_Texto mostrado_
..............................
# Equipo Panasonic SA-AK180 enciende pero no suena las cornetas..



## francezeeliezer (Feb 10, 2011)

Buenas tardes compañeros del foro, necesito de sus conocimientos con un problema que tengo con mi equipo panasonic sa-ak180. al principio aparecia en la pantalla f61 luego de encederlo y se apagaba automaticamente, cambie la salida de potencia y enciende y funciona, pero no suenan las cornetas. se calienta mucho el disipador de la salida y tambien la parte de la fuente donde esta el STR-X6729, lo cambie tambien y aun se calienta y no suenan las cornetas.


----------



## mister landero (Feb 12, 2011)
..............................
_Consignas del ejercicio_
- a) Según el hilo sobre el equipo Panasonic SA-AK180, ¿qué código aparecía al principio en la pantalla después de encenderlo?
- b) Retoma el hilo del foro sobre el Panasonic SA-AK180 donde se detiene y escribe la respuesta de mister landero.

_Sección de datos_
..............................
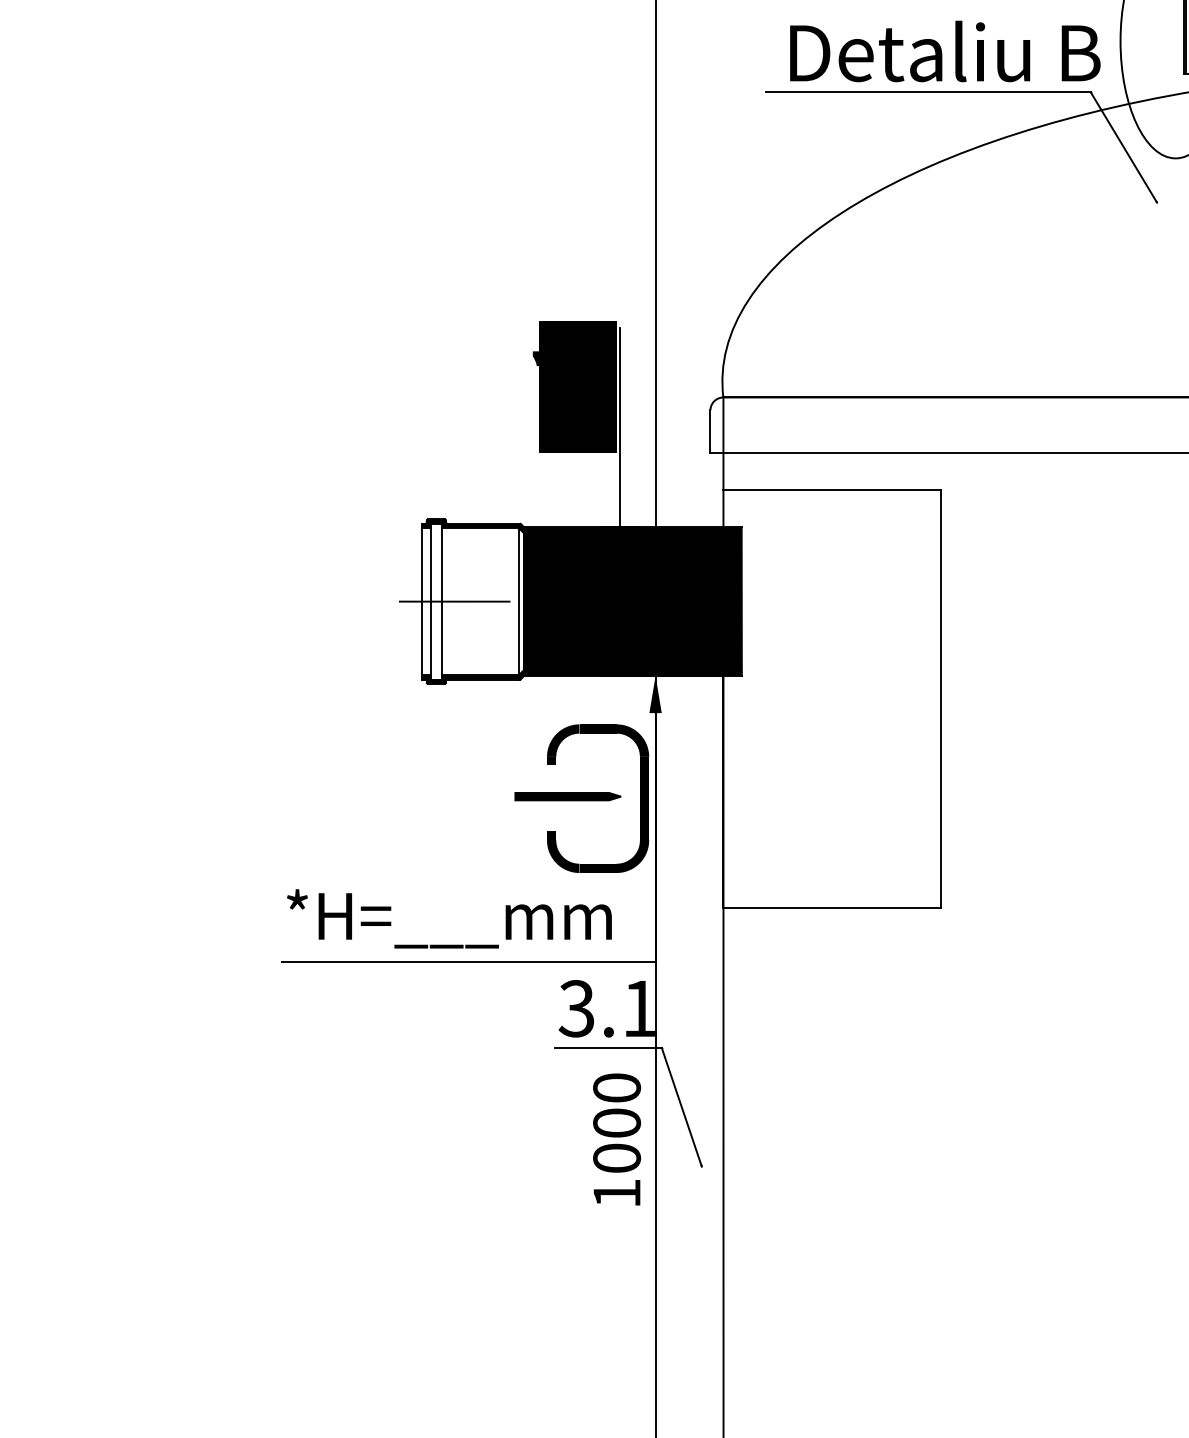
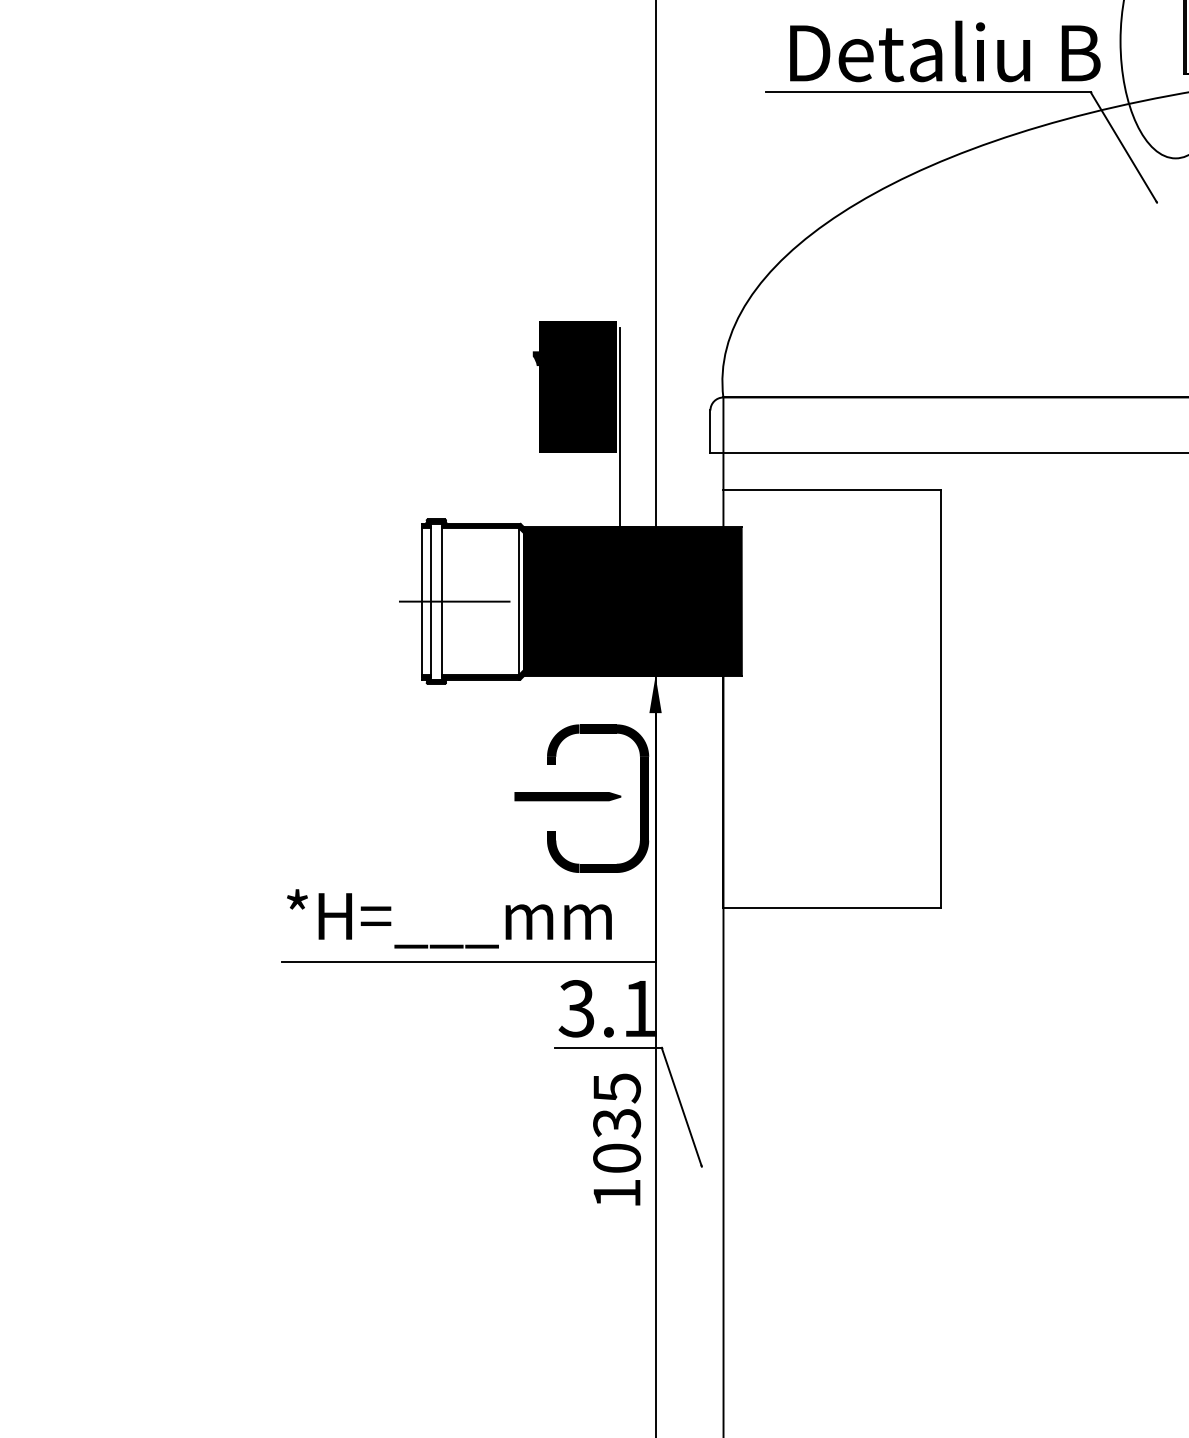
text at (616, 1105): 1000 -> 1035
..............................
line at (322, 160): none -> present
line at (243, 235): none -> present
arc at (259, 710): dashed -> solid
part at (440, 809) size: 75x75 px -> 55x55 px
..............................
_Respuestas a consignas_
- a) F61

- b)
estas pasan por un rele y este no se esta activando ,te sugiero que cheques tus vcc de fuente y entra al modo de servicio de tu equipo y da un clear para borrrar codigos de error .asi mismo checa las bocinas con una pila de 1.5 vcc y su impedancia y suenalas en otro equipo una vez probadas. por atencion con los valores de B+ y/o vcc- del ic de potencia , f61 es corto en salida de audio


----------



## infanterenteria (Feb 14, 2011)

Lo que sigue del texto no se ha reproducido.